Activity
Retype the text of the items, starting at the beginning of the items and ending at the line that contains "nhóm bằng tiếng", with both ends included. Leave the pictures out of your answer.

Available records
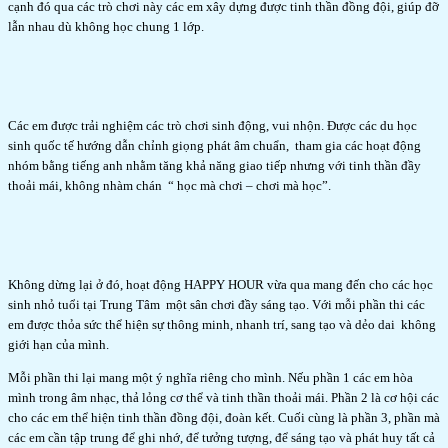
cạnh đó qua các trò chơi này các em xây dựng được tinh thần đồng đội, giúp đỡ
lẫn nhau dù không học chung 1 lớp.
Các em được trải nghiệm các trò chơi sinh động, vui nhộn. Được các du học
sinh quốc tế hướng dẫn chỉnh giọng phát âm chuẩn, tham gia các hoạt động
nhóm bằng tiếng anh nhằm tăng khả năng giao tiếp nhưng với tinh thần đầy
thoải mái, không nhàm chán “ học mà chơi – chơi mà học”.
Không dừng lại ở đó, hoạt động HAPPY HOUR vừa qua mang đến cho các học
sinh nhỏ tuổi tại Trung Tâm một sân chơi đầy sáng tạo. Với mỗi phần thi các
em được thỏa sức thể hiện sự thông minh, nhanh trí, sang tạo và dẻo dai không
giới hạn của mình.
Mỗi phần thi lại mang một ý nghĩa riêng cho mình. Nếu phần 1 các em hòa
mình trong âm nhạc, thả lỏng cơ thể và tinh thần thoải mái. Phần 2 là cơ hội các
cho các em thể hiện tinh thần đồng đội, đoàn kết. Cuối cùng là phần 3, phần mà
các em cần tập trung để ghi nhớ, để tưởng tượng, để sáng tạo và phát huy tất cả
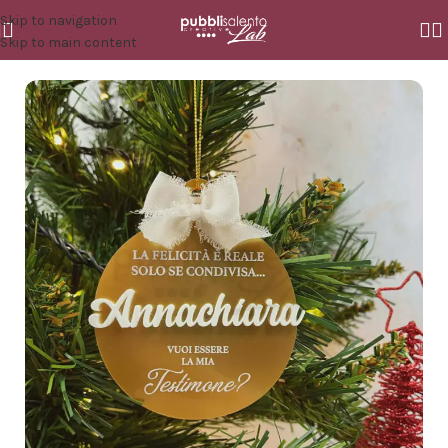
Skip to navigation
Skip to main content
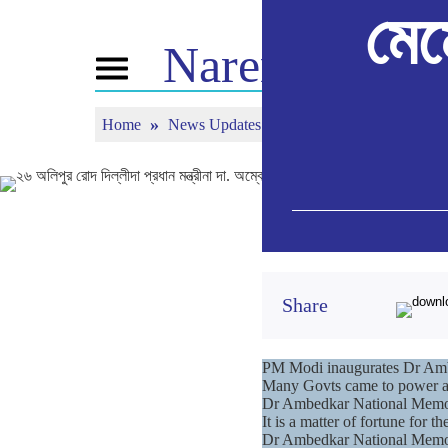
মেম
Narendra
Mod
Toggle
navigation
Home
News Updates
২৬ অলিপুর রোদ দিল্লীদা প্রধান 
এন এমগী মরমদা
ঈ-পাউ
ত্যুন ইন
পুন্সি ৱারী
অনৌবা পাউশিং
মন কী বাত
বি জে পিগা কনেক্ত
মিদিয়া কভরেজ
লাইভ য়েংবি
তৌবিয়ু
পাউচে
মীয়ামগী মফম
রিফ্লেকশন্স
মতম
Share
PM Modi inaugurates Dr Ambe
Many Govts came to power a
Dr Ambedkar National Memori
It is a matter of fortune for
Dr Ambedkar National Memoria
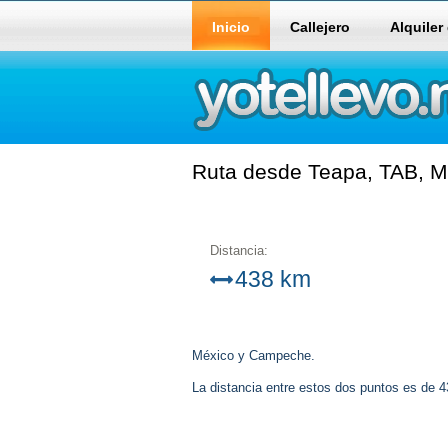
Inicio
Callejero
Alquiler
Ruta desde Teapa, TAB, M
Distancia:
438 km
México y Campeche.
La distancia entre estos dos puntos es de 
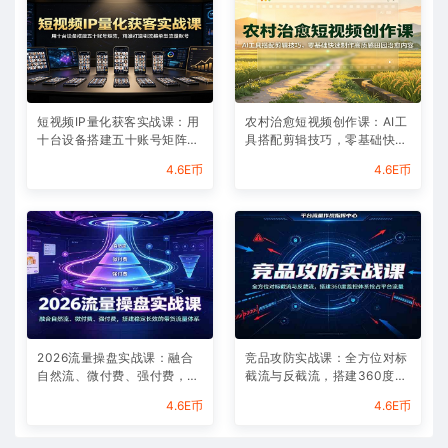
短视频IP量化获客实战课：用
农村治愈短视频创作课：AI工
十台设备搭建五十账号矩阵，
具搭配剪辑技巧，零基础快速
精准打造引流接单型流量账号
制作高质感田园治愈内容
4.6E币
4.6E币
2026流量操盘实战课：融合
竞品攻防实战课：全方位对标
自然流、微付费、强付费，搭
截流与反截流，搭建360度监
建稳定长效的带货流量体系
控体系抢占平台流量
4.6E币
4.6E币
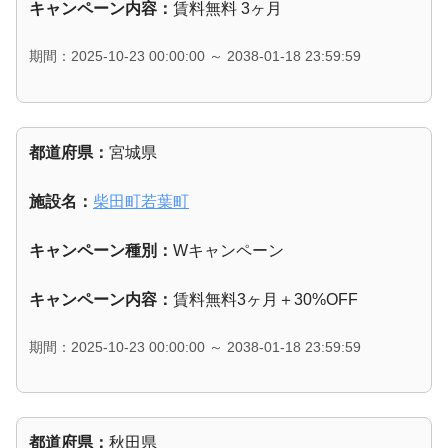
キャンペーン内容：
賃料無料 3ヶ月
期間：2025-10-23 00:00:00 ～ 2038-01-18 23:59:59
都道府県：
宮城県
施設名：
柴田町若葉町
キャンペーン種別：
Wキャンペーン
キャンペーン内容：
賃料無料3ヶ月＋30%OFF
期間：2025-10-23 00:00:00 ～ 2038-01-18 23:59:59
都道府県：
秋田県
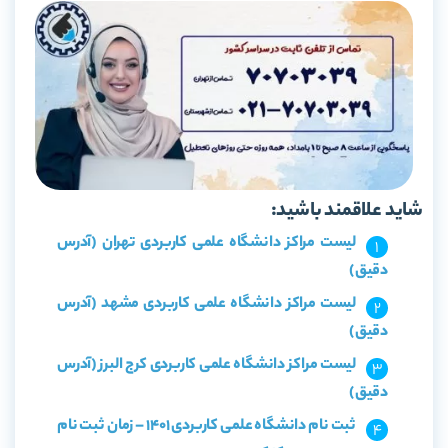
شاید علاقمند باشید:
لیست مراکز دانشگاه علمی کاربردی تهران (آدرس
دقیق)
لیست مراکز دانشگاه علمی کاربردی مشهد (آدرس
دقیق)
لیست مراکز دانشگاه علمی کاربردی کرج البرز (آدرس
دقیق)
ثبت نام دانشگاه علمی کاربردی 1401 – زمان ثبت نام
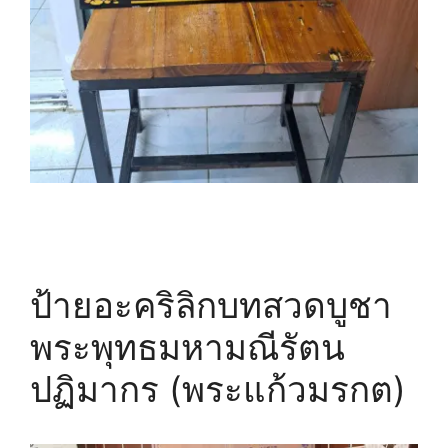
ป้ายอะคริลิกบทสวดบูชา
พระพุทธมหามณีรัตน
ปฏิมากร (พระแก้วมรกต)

Result
cạnh đó qua các trò chơi này các em xây dựng được tinh thần đồng đội, giúp đỡ
lẫn nhau dù không học chung 1 lớp.
Các em được trải nghiệm các trò chơi sinh động, vui nhộn. Được các du học
sinh quốc tế hướng dẫn chỉnh giọng phát âm chuẩn, tham gia các hoạt động
nhóm bằng tiếng anh nhằm tăng khả năng giao tiếp nhưng với tinh thần đầy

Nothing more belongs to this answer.